— BEGIN SOURCE PASSAGE —
Semantic Segmentation from Image Labels by Reconstruction from Structured Decomposition
Xuanrui Zeng
TL;DR
The paper addresses weakly supervised semantic segmentation from image tags by reframing the problem as reconstruction from a structured decomposition of the input image into mask-lets and image-lets. It introduces two neural networks, a mask network $f_m$ and a decomposition network $f_x$, to produce $M$ and $X$, enabling a reconstructed image $\hat{I}$ via $\hat{I}_{c,h,w} = \sum_k M_{k,h,w} \cdot X_{k,c,h,w}$; the learning objective combines a reconstruction loss $L_{recon}$, a mask regulation $L_{mask}$, and a class-guided loss $L_{cls}$ that leverages a pretrained classifier $g$. The overall loss $L = L_{recon} + \lambda_m L_{mask} + \lambda_c L_{cls}$ guides joint training of $f_m$ and $f_x$, with $g$ fixed, to encourage accurate segmentation while mitigating background ambiguity. Experiments on a toy binary dog segmentation task show the method yields crisp object masks and robustness to background bias, highlighting the potential of structured decomposition to improve weak supervision and suggesting avenues for extending to multi-class segmentation. The approach offers a principled reconstruction-based regularization framework that can be integrated with standard CNN backbones to reduce labeling costs in practical segmentation tasks.
Abstract
Weakly supervised image segmentation (WSSS) from image tags remains challenging due to its under-constraint nature. Most mainstream work focus on the extraction of class activation map (CAM) and imposing various additional regularization. Contrary to the mainstream, we propose to frame WSSS as a problem of reconstruction from decomposition of the image using its mask, under which most regularization are embedded implicitly within the framework of the new problem. Our approach has demonstrated promising results on initial experiments, and shown robustness against the problem of background ambiguity. Our code is available at \url{https://github.com/xuanrui-work/WSSSByRec}.
— END SOURCE PASSAGE —
### EXERCISE INSTRUCTIONS
Answer these questions about the segmentation paper summary above, one per line:
1. What two neural networks does the approach introduce?
2. On what task were the experiments run?
3. According to the abstract, what does most mainstream work focus on?
— BEGIN SUPPLIED MATERIAL —
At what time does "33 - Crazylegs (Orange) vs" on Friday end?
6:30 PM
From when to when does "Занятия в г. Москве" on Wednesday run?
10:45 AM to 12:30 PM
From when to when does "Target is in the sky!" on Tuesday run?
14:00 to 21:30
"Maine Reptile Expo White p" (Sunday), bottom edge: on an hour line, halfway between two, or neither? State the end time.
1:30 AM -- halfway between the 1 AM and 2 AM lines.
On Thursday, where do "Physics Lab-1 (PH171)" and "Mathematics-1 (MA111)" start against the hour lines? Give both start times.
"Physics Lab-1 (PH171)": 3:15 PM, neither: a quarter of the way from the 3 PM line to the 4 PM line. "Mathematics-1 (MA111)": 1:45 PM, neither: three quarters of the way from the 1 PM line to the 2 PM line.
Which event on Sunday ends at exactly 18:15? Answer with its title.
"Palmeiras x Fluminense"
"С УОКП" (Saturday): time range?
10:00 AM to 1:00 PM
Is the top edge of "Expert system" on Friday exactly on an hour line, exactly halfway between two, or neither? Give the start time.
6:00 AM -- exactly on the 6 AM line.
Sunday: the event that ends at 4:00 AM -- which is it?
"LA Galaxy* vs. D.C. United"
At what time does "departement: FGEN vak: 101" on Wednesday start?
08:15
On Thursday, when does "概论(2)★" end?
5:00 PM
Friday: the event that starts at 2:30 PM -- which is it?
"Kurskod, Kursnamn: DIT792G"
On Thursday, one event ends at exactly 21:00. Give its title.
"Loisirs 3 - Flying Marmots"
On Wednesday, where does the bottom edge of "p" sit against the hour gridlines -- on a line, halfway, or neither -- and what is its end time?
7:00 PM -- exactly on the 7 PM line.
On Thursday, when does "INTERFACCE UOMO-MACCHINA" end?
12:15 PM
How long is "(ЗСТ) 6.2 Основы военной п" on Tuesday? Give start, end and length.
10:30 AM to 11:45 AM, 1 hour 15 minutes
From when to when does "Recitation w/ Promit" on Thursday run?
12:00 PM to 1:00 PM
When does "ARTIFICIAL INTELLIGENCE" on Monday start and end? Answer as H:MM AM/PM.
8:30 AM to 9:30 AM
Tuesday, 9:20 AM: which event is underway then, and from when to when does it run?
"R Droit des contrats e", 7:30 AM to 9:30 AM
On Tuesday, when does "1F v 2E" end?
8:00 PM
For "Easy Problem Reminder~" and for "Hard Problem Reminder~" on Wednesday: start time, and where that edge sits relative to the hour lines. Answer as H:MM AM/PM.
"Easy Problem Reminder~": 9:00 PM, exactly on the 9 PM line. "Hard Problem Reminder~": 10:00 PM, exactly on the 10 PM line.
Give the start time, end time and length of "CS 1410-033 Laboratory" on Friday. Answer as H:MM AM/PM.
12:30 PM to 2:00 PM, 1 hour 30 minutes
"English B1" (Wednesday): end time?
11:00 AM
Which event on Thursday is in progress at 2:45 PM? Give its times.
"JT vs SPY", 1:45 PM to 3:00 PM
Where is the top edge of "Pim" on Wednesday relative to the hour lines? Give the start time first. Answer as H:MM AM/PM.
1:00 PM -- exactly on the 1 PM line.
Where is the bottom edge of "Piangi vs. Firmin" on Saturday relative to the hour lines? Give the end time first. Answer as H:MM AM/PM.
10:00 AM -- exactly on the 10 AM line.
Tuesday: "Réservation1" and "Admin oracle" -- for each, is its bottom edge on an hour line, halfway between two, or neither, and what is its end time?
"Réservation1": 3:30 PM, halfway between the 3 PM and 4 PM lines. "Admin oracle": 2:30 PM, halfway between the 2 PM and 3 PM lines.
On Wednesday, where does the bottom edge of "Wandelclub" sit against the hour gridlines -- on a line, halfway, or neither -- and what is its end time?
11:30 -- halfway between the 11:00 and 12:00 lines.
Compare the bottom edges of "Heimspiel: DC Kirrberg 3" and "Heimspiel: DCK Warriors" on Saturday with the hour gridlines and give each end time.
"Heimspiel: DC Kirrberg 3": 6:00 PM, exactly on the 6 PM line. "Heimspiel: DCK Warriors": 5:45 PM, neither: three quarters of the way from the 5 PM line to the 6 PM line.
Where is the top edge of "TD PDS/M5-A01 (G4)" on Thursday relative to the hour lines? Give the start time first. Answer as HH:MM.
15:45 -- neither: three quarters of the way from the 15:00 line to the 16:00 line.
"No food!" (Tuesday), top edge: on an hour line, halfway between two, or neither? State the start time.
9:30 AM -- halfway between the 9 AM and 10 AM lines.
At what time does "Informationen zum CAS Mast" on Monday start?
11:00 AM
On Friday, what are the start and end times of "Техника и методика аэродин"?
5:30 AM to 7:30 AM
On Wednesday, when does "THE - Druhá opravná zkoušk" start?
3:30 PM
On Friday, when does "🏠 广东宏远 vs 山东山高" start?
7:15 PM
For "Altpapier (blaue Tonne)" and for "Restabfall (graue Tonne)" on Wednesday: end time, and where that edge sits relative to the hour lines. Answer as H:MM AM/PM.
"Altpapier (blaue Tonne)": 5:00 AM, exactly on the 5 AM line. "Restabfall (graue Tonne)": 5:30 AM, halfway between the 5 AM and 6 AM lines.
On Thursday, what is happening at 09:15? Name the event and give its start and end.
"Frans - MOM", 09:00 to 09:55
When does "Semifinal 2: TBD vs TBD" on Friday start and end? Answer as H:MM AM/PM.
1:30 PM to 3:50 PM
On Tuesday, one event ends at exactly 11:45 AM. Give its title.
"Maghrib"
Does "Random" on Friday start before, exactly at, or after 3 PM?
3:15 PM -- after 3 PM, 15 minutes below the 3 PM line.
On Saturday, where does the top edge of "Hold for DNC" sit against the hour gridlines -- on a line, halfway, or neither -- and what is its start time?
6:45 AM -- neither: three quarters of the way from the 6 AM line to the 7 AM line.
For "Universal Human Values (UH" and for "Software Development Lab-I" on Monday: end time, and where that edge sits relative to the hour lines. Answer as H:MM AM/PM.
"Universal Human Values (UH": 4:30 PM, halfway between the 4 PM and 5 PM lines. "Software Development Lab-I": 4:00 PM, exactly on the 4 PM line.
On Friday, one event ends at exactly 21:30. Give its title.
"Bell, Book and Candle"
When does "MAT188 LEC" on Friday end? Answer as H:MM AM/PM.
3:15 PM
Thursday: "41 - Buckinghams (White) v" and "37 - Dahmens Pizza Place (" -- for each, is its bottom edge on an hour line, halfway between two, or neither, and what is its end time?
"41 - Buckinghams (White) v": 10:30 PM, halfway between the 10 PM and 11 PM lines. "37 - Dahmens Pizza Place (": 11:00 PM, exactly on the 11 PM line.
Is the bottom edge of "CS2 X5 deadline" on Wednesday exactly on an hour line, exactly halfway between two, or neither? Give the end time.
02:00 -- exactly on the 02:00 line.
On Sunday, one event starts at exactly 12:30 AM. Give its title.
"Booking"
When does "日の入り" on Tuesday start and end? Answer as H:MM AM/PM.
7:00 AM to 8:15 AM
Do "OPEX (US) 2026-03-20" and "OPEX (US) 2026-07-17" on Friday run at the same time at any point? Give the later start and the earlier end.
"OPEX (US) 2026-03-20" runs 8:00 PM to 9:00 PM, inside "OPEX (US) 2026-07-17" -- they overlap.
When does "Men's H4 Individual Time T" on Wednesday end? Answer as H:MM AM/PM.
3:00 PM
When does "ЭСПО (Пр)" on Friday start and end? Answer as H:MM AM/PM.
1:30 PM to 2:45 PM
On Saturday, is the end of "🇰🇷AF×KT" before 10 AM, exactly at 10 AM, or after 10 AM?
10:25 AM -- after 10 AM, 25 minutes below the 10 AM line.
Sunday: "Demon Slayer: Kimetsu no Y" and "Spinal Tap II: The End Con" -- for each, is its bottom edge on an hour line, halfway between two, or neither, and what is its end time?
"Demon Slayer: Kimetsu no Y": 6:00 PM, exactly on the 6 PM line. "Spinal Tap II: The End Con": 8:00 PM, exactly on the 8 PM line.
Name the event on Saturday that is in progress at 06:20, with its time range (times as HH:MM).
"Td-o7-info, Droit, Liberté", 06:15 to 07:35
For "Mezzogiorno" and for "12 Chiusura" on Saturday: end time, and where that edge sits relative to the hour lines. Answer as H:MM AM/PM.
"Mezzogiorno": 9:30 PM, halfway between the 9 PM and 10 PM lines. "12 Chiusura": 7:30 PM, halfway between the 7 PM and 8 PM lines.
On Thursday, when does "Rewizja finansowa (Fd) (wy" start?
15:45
— END SUPPLIED MATERIAL —
### RIGHT ANSWER
1. A mask network and a decomposition network.
2. A toy binary dog segmentation task.
3. Extracting class activation maps (CAM) and imposing various additional regularization.